From its hushed opening moments, it’s apparent that we’re not about to witness a generic, talking-heads documentary, or even a detached ethnography of Liverpool. To a wistful Liszt sonata, a red curtain, glowing out of an immense, theatrical darkness, slowly rises and parts. Behind it, the image on the screen fades in and out, like memory itself. What proceeds is not unlike Hiroshi Teshigahara’s superlative Antonio Gaudi, if not as radically formalized: Davies has created a film not only about a personal and shared past, but also about architecture—how we interact with it, how it defines landscape, character, and national and local identity. When he begins his journey, in 1945, we see locales familiar from many a Liverpudlian reminiscence: smoking chimneys on rooftops, row houses compressed together along desperate, inclined streets, filthy kids playing in narrow alleys, women in aprons laboring over laundry and other chores. Yet the immediate postwar environs soon give way to dubious, cheap modernization, and Davies pointedly turns to the dismal concrete slabs of municipal tenements encroaching the horizon. The filmmaker increasingly becomes an “alien in my own land,” and during this outpouring of ashen images of working-class folks intimidated, even swallowed, by their surroundings, he often remains wordless, brilliantly employing Mahler and Peggy Lee (with Jerome Kern’s “The Folks Who Live on the Hill”) to do the editorializing.

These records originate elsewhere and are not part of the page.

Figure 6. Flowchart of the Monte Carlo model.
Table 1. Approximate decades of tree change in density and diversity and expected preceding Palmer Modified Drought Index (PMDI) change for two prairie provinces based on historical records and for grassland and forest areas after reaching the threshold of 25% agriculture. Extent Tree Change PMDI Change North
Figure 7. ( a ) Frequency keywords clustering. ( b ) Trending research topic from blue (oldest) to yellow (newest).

This is not to say that Davies isn’t without his retorts. In fact, his narration, rasped out in a bitter, erudite near-whisper, is what turns some people off from Of Time and the City, so dotted is it with quick, curmudgeony jabs at those things that have evidently pestered him for years. Yet even though Davies here betrays his own anachronistic classicism, his guileless strikes at such personal targets as the Beatles and poor contemporary sportsmanship (they once knew “never to punch the air in victory,” he snorts) only serve to make Davies even more of a tragically, appealingly out-of-time figure, one ensconced in not just his own past but also a lost cultural past (Joyce, Chekhov, Dirk Bogarde, Mahler, Minnelli, ballroom dancing, Oscar Hammerstein II).

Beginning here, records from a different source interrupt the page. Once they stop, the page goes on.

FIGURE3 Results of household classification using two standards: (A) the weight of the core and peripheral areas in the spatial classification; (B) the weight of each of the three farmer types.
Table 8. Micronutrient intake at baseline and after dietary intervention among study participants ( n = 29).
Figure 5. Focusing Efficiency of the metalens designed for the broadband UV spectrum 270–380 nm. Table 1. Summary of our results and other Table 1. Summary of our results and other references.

Davies’s greatest disdain, however, is reserved for the royals. And with one clever cut-down of the pomp and circumstance of Elizabeth II’s 1953 coronation, Davies might as well be stating his film’s thesis. This is not merely a portrait of the haves and the have-nots, but a takedown of falseness in all its guises, and how all forms of social hypocrisy have plagued him, and others like him, for decades. His battles with Catholicism (“years wasted in useless prayer”), his own homosexuality (“All I need now is the girl,” he moans, sarcastically referring to a song from Gypsy), and aging (“Even the best vitality cannot excel decay . . . but what of that?”) all exist in the same emotional continuum as his warm nostalgia for desolate Christmases past and his undying love for his mother and sisters (“Goodnight, sweet Ladies,” he sighs, closing the film). These are all matters we’ve seen dramatized before in his brilliant fiction films, but here, they’re bolder, balder, more transparent, and unapologetic. “Come closer now and see your dreams,” he intones at the outset of Of Time and the City, beckoning us with his cinematic madeleine. Then, so as not to mistake his intent: “Come closer now and see mine.”